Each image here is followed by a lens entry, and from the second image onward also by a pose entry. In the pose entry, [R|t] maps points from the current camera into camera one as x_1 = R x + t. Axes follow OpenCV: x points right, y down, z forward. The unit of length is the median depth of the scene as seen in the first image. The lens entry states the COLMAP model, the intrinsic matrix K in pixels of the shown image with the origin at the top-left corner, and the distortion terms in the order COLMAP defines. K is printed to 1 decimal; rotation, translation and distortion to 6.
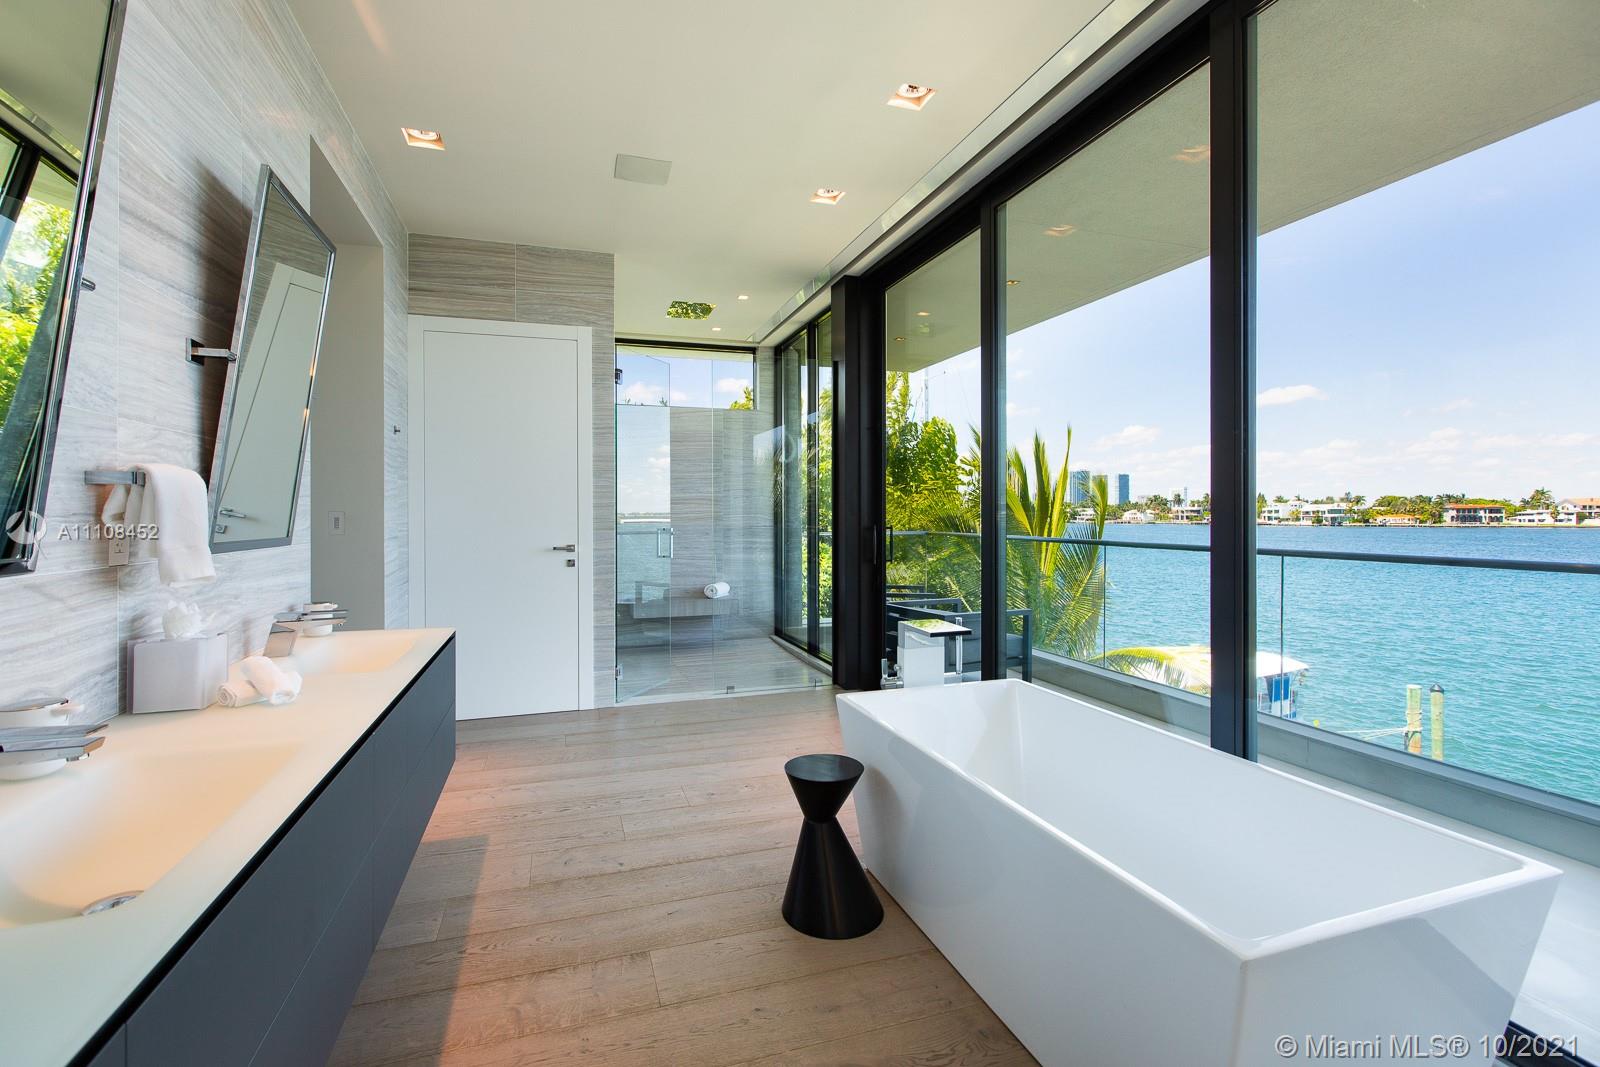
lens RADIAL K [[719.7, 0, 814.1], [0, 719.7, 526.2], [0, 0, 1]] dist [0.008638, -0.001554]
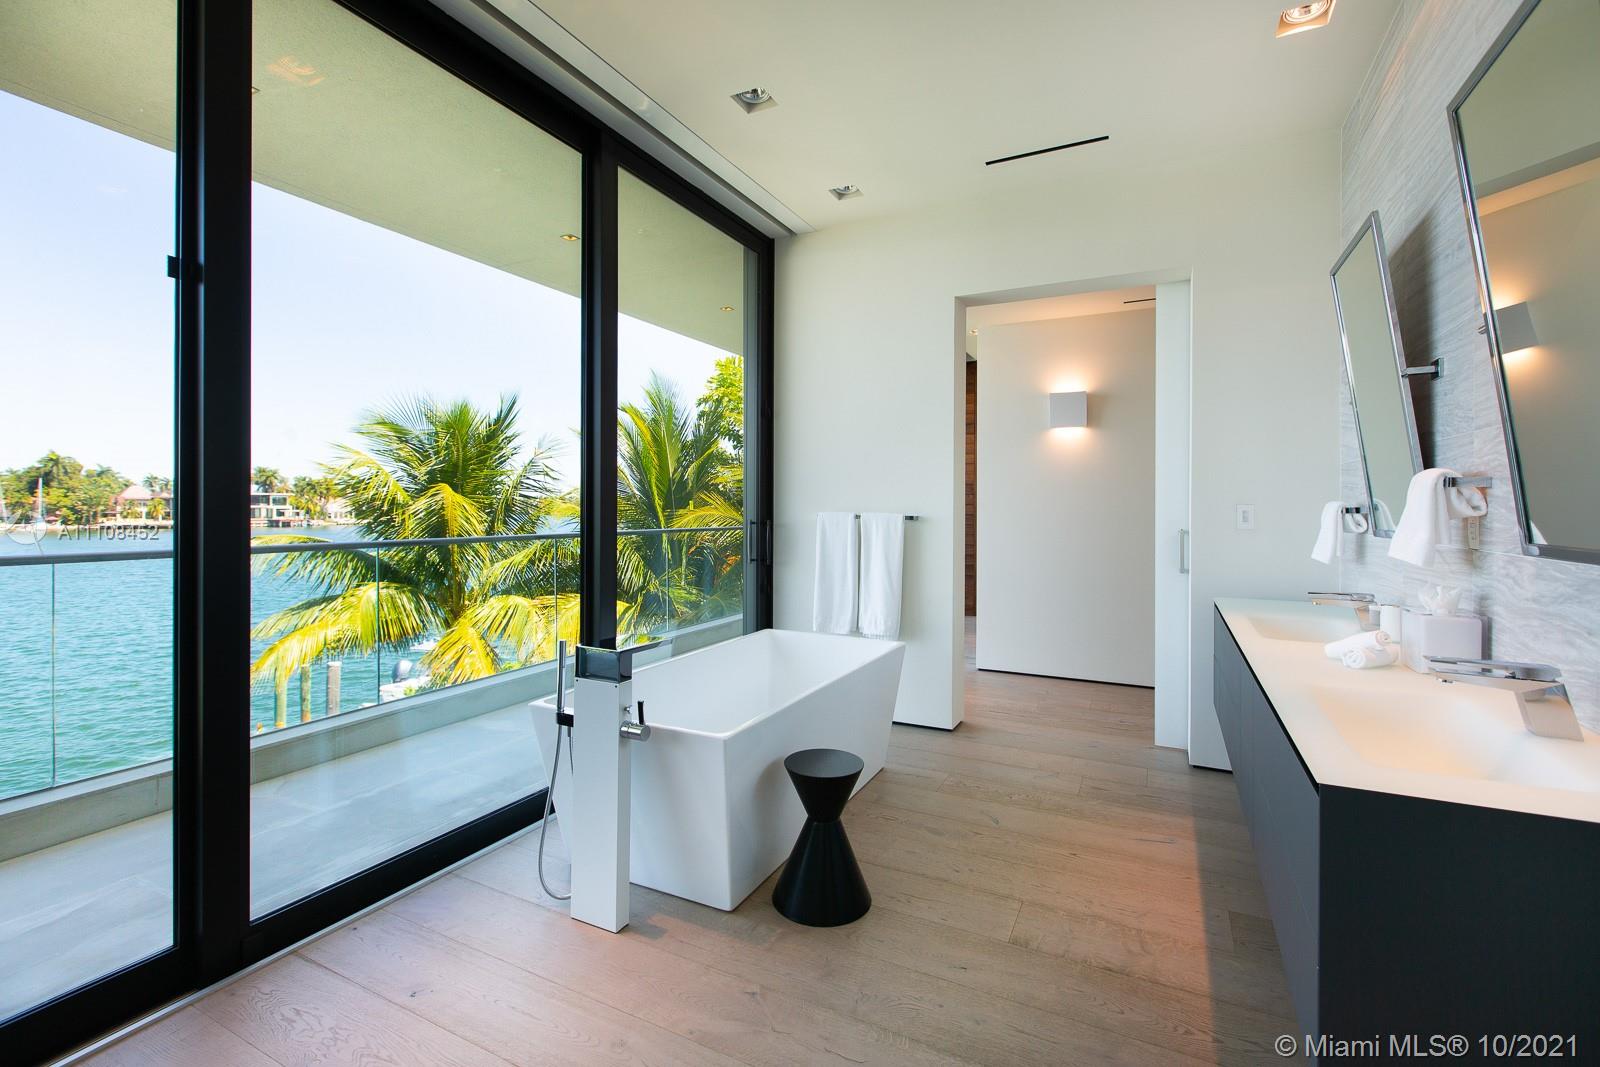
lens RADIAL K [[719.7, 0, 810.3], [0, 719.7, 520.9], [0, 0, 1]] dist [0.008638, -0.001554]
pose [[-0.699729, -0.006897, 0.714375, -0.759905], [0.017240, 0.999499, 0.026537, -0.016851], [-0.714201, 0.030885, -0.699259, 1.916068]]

^^^^^^^^

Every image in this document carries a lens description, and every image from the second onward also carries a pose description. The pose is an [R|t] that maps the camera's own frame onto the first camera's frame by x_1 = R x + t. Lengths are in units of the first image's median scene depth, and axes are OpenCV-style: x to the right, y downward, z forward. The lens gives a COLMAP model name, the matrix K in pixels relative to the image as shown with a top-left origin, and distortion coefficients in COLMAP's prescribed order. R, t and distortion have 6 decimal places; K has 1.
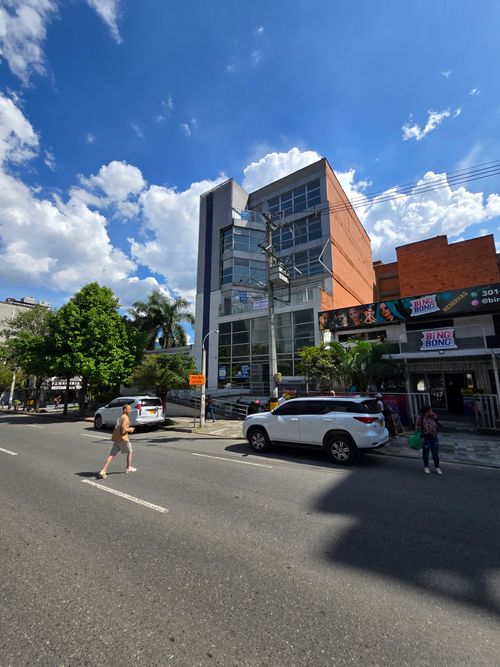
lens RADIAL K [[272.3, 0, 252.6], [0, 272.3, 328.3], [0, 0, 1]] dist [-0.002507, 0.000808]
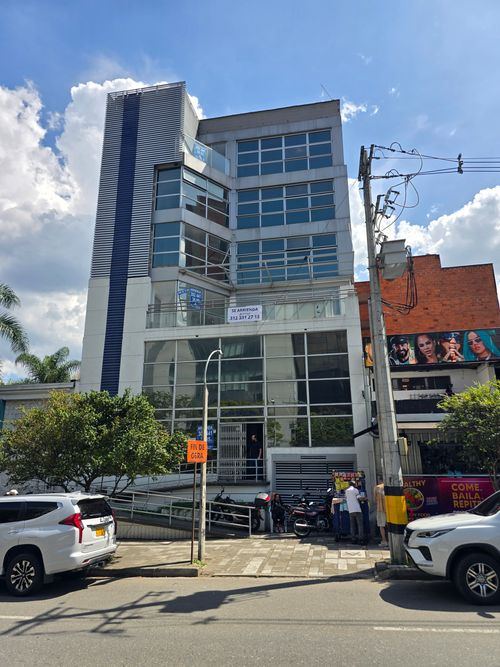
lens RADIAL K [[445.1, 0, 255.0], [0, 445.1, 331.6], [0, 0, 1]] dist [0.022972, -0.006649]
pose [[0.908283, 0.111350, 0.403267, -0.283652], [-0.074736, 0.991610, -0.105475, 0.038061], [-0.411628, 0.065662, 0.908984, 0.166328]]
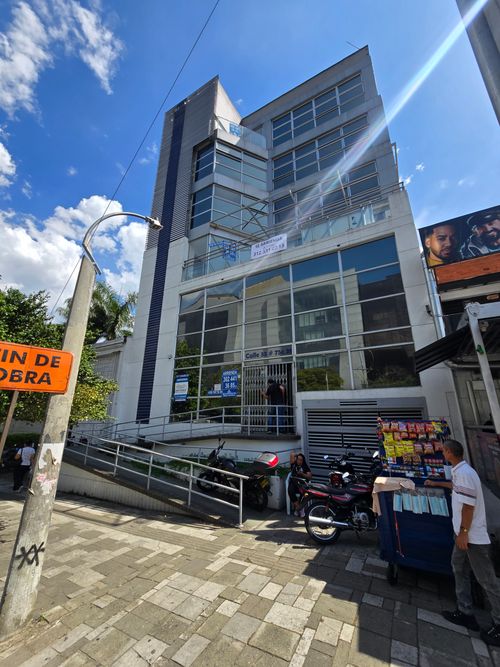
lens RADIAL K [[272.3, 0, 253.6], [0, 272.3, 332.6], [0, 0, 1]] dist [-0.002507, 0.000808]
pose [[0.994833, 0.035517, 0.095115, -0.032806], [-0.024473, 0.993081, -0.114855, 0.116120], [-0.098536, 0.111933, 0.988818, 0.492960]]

^^^^^^^^

# Exercise aim
Recast the records starting with the line that contains "Each image here" and going on through the line that contains "0.030885, -0.699259, 1.916068]]" as a two-column CSV headed "instruction" and "annotation", one row per record, with its text and its answer each in a single quoted field and line breaks turned into spaces. Leave the pictures out.

# Solution for this exercise
instruction,annotation
"Each image here is followed by a lens entry, and from the second image onward also by a pose entry. In the pose entry, [R|t] maps points from the current camera into camera one as x_1 = R x + t. Axes follow OpenCV: x points right, y down, z forward. The unit of length is the median depth of the scene as seen in the first image. The lens entry states the COLMAP model, the intrinsic matrix K in pixels of the shown image with the origin at the top-left corner, and the distortion terms in the order COLMAP defines. K is printed to 1 decimal; rotation, translation and distortion to 6.","lens RADIAL K [[719.7, 0, 814.1], [0, 719.7, 526.2], [0, 0, 1]] dist [0.008638, -0.001554] lens RADIAL K [[719.7, 0, 810.3], [0, 719.7, 520.9], [0, 0, 1]] dist [0.008638, -0.001554] pose [[-0.699729, -0.006897, 0.714375, -0.759905], [0.017240, 0.999499, 0.026537, -0.016851], [-0.714201, 0.030885, -0.699259, 1.916068]]"